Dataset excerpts
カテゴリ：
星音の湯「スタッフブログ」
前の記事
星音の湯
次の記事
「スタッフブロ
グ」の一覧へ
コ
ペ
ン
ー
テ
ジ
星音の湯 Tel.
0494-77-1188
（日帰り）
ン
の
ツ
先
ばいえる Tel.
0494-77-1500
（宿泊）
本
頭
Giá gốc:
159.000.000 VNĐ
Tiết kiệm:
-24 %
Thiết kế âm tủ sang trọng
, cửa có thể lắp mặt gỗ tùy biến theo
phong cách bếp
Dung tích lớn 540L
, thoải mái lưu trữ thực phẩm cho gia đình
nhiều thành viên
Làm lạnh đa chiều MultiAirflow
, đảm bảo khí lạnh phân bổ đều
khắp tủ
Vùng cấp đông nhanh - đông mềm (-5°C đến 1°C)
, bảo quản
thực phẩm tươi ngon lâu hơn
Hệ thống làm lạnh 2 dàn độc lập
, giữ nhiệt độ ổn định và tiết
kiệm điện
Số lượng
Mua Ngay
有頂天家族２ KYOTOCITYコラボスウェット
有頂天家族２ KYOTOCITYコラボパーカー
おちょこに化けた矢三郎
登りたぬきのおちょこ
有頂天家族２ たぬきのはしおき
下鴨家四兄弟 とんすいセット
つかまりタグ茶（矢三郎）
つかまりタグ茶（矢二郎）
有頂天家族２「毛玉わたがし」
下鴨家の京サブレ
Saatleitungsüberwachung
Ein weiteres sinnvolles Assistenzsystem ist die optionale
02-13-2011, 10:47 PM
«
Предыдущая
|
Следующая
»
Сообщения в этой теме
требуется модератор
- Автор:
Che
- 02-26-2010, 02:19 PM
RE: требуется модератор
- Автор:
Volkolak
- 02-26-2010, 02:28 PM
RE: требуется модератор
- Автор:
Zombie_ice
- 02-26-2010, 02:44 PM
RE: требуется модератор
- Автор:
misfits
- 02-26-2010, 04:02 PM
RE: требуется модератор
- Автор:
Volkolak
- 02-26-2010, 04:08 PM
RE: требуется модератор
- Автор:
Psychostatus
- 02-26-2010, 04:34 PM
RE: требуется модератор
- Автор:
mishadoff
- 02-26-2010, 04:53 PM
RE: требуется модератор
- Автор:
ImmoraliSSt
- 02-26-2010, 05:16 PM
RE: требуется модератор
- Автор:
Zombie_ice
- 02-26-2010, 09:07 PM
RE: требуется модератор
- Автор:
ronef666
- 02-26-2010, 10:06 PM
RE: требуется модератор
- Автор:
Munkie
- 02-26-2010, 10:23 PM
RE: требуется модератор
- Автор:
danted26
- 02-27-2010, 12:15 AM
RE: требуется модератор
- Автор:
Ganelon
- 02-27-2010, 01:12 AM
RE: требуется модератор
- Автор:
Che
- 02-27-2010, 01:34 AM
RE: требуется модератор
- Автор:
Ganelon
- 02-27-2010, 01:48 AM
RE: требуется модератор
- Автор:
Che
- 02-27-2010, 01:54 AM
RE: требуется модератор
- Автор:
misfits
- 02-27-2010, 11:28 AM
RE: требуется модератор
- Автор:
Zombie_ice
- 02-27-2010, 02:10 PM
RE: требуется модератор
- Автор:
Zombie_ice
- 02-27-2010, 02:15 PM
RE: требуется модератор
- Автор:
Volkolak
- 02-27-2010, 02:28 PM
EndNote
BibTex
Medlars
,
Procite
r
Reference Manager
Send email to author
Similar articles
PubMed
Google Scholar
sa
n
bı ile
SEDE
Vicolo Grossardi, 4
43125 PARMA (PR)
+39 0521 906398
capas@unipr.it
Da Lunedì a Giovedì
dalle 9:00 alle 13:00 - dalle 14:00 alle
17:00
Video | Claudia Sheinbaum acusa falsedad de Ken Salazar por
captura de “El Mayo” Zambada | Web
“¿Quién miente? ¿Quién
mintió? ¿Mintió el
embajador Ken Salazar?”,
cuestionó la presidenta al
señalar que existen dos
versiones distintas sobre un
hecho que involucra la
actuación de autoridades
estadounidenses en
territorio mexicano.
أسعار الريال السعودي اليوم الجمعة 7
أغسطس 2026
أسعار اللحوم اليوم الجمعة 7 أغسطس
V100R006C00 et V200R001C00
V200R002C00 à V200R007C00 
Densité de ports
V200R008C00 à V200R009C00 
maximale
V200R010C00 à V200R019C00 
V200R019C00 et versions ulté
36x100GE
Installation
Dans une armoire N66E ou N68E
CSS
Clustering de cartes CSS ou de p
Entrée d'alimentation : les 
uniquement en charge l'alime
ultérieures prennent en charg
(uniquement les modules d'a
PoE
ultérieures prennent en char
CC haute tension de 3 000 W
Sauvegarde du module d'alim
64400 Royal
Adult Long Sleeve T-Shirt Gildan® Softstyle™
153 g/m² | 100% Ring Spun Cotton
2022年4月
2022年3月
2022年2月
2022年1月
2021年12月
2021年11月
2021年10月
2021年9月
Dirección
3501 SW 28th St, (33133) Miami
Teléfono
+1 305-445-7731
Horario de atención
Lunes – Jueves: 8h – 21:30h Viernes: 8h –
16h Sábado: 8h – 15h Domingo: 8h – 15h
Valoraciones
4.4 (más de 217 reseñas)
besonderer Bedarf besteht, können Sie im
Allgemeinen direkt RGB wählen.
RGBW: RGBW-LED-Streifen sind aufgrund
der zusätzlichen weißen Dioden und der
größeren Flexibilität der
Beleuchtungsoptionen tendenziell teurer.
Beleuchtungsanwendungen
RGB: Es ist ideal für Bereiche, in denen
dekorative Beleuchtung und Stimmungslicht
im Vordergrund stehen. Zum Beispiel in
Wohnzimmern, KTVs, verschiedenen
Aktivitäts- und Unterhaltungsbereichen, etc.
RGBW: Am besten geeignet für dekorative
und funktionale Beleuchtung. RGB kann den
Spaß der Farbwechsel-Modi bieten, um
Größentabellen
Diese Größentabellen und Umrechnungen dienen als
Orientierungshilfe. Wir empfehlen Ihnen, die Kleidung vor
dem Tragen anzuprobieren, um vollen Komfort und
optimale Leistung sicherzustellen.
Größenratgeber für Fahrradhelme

■ **WHAT THE EXERCISE ASKS**:
Repeat the entries above exactly, from the first line through the line containing "有頂天家族２ KYOTOCITYコラボスウェット".

■ **TASK SOLUTION**:
カテゴリ：
星音の湯「スタッフブログ」
前の記事
星音の湯
次の記事
「スタッフブロ
グ」の一覧へ
コ
ペ
ン
ー
テ
ジ
星音の湯 Tel.
0494-77-1188
（日帰り）
ン
の
ツ
先
ばいえる Tel.
0494-77-1500
（宿泊）
本
頭
Giá gốc:
159.000.000 VNĐ
Tiết kiệm:
-24 %
Thiết kế âm tủ sang trọng
, cửa có thể lắp mặt gỗ tùy biến theo
phong cách bếp
Dung tích lớn 540L
, thoải mái lưu trữ thực phẩm cho gia đình
nhiều thành viên
Làm lạnh đa chiều MultiAirflow
, đảm bảo khí lạnh phân bổ đều
khắp tủ
Vùng cấp đông nhanh - đông mềm (-5°C đến 1°C)
, bảo quản
thực phẩm tươi ngon lâu hơn
Hệ thống làm lạnh 2 dàn độc lập
, giữ nhiệt độ ổn định và tiết
kiệm điện
Số lượng
Mua Ngay
有頂天家族２ KYOTOCITYコラボスウェット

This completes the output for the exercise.